◆ Problem to work on:
Go through the entries below line by line and tally those holding "false"; write only the tally.
[Data for this exercise — start]
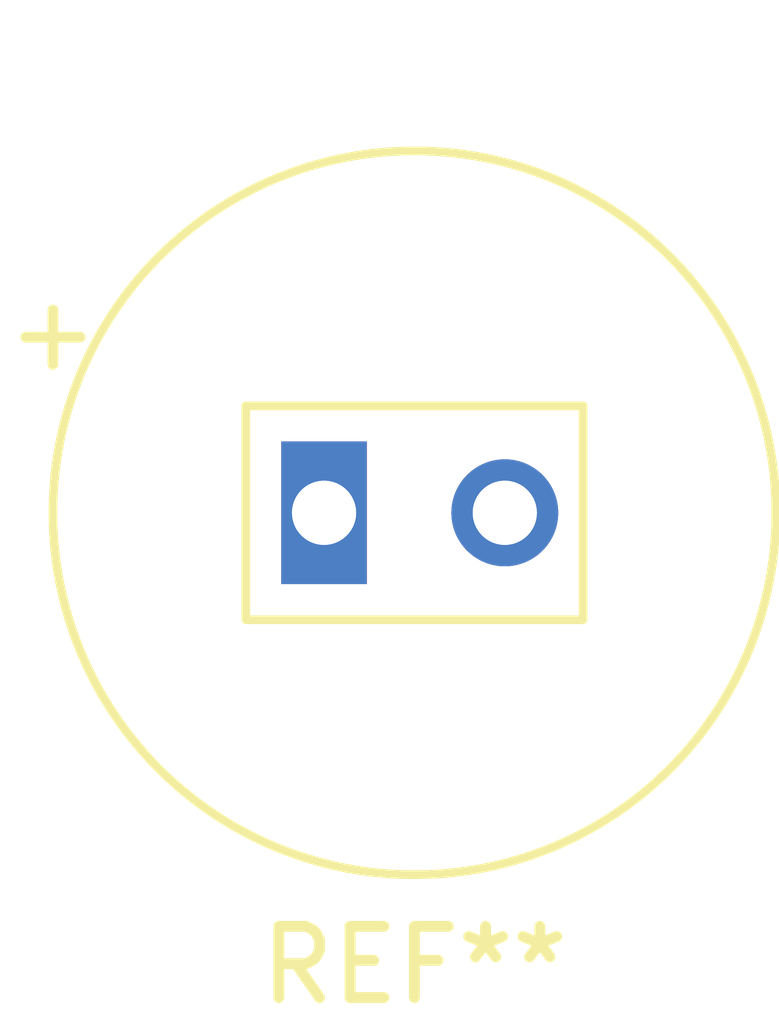
<source format=kicad_pcb>
(kicad_pcb (version 20171130) (host pcbnew "(5.1.12)-1")

  (general
    (thickness 1.6)
    (drawings 0)
    (tracks 0)
    (zones 0)
    (modules 3)
    (nets 1)
  )

  (page A4)
  (layers
    (0 F.Cu signal)
    (31 B.Cu signal)
    (32 B.Adhes user)
    (33 F.Adhes user)
    (34 B.Paste user)
    (35 F.Paste user)
    (36 B.SilkS user)
    (37 F.SilkS user)
    (38 B.Mask user)
    (39 F.Mask user)
    (40 Dwgs.User user)
    (41 Cmts.User user)
    (42 Eco1.User user)
    (43 Eco2.User user)
    (44 Edge.Cuts user)
    (45 Margin user)
    (46 B.CrtYd user)
    (47 F.CrtYd user)
    (48 B.Fab user)
    (49 F.Fab user)
  )

  (setup
    (last_trace_width 0.25)
    (trace_clearance 0.2)
    (zone_clearance 0.508)
    (zone_45_only no)
    (trace_min 0.2)
    (via_size 0.8)
    (via_drill 0.4)
    (via_min_size 0.4)
    (via_min_drill 0.3)
    (uvia_size 0.3)
    (uvia_drill 0.1)
    (uvias_allowed no)
    (uvia_min_size 0.2)
    (uvia_min_drill 0.1)
    (edge_width 0.05)
    (segment_width 0.2)
    (pcb_text_width 0.3)
    (pcb_text_size 1.5 1.5)
    (mod_edge_width 0.12)
    (mod_text_size 1 1)
    (mod_text_width 0.15)
    (pad_size 1.524 1.524)
    (pad_drill 0.762)
    (pad_to_mask_clearance 0)
    (aux_axis_origin 0 0)
    (visible_elements FFFFFF7F)
    (pcbplotparams
      (layerselection 0x010fc_ffffffff)
      (usegerberextensions false)
      (usegerberattributes true)
      (usegerberadvancedattributes true)
      (creategerberjobfile true)
      (excludeedgelayer true)
      (linewidth 0.100000)
      (plotframeref false)
      (viasonmask false)
      (mode 1)
      (useauxorigin false)
      (hpglpennumber 1)
      (hpglpenspeed 20)
      (hpglpendiameter 15.000000)
      (psnegative false)
      (psa4output false)
      (plotreference true)
      (plotvalue true)
      (plotinvisibletext false)
      (padsonsilk false)
      (subtractmaskfromsilk false)
      (outputformat 1)
      (mirror false)
      (drillshape 1)
      (scaleselection 1)
      (outputdirectory ""))
  )

  (net 0 "")

  (net_class Default "This is the default net class."
    (clearance 0.2)
    (trace_width 0.25)
    (via_dia 0.8)
    (via_drill 0.4)
    (uvia_dia 0.3)
    (uvia_drill 0.1)
  )

  (module Varistor:IR1503 (layer F.Cu) (tedit 62421662) (tstamp 624217A4)
    (at 62.23 73.66)
    (fp_text reference REF** (at 0 6.35) (layer F.SilkS)
      (effects (font (size 1 1) (thickness 0.15)))
    )
    (fp_text value IR1503 (at 0 -6.35) (layer F.Fab)
      (effects (font (size 1 1) (thickness 0.15)))
    )
    (fp_line (start -2.37 -1.5) (end 2.37 -1.5) (layer F.SilkS) (width 0.12))
    (fp_line (start 2.37 -1.5) (end 2.37 1.5) (layer F.SilkS) (width 0.12))
    (fp_line (start 2.37 1.5) (end -2.37 1.5) (layer F.SilkS) (width 0.12))
    (fp_line (start -2.37 1.5) (end -2.37 -1.5) (layer F.SilkS) (width 0.12))
    (fp_circle (center 0 0) (end 5.08 0) (layer F.SilkS) (width 0.12))
    (fp_text user + (at -5.08 -2.54) (layer F.SilkS)
      (effects (font (size 1 1) (thickness 0.15)))
    )
    (pad 1 thru_hole rect (at -1.27 0) (size 1.2 2) (drill 0.9) (layers *.Cu *.Mask))
    (pad 2 thru_hole circle (at 1.27 0) (size 1.5 1.5) (drill 0.9) (layers *.Cu *.Mask))
  )

  (module LED_THT:IR1503 (layer F.Cu) (tedit 62421662) (tstamp 624216CE)
    (at 62.23 73.66)
    (fp_text reference REF** (at 0 6.35) (layer F.SilkS)
      (effects (font (size 1 1) (thickness 0.15)))
    )
    (fp_text value IR1503 (at 0 -6.35) (layer F.Fab)
      (effects (font (size 1 1) (thickness 0.15)))
    )
    (fp_line (start -2.37 -1.5) (end 2.37 -1.5) (layer F.SilkS) (width 0.12))
    (fp_line (start 2.37 -1.5) (end 2.37 1.5) (layer F.SilkS) (width 0.12))
    (fp_line (start 2.37 1.5) (end -2.37 1.5) (layer F.SilkS) (width 0.12))
    (fp_line (start -2.37 1.5) (end -2.37 -1.5) (layer F.SilkS) (width 0.12))
    (fp_circle (center 0 0) (end 5.08 0) (layer F.SilkS) (width 0.12))
    (fp_text user + (at -5.08 -2.54) (layer F.SilkS)
      (effects (font (size 1 1) (thickness 0.15)))
    )
    (pad 1 thru_hole rect (at -1.27 0) (size 1.2 2) (drill 0.9) (layers *.Cu *.Mask))
    (pad 2 thru_hole circle (at 1.27 0) (size 1.5 1.5) (drill 0.9) (layers *.Cu *.Mask))
  )

  (module LED_THT:IR1503 (layer F.Cu) (tedit 62421662) (tstamp 624216C2)
    (at 62.23 73.66)
    (fp_text reference REF** (at 0 6.35) (layer F.SilkS)
      (effects (font (size 1 1) (thickness 0.15)))
    )
    (fp_text value IR1503 (at 0 -6.35) (layer F.Fab)
      (effects (font (size 1 1) (thickness 0.15)))
    )
    (fp_line (start -2.37 -1.5) (end 2.37 -1.5) (layer F.SilkS) (width 0.12))
    (fp_line (start 2.37 -1.5) (end 2.37 1.5) (layer F.SilkS) (width 0.12))
    (fp_line (start 2.37 1.5) (end -2.37 1.5) (layer F.SilkS) (width 0.12))
    (fp_line (start -2.37 1.5) (end -2.37 -1.5) (layer F.SilkS) (width 0.12))
    (fp_circle (center 0 0) (end 5.08 0) (layer F.SilkS) (width 0.12))
    (fp_text user + (at -5.08 -2.54) (layer F.SilkS)
      (effects (font (size 1 1) (thickness 0.15)))
    )
    (pad 1 thru_hole rect (at -1.27 0) (size 1.2 2) (drill 0.9) (layers *.Cu *.Mask))
    (pad 2 thru_hole circle (at 1.27 0) (size 1.5 1.5) (drill 0.9) (layers *.Cu *.Mask))
  )

)

</source>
[Data for this exercise — finish]
◆ Task response:
10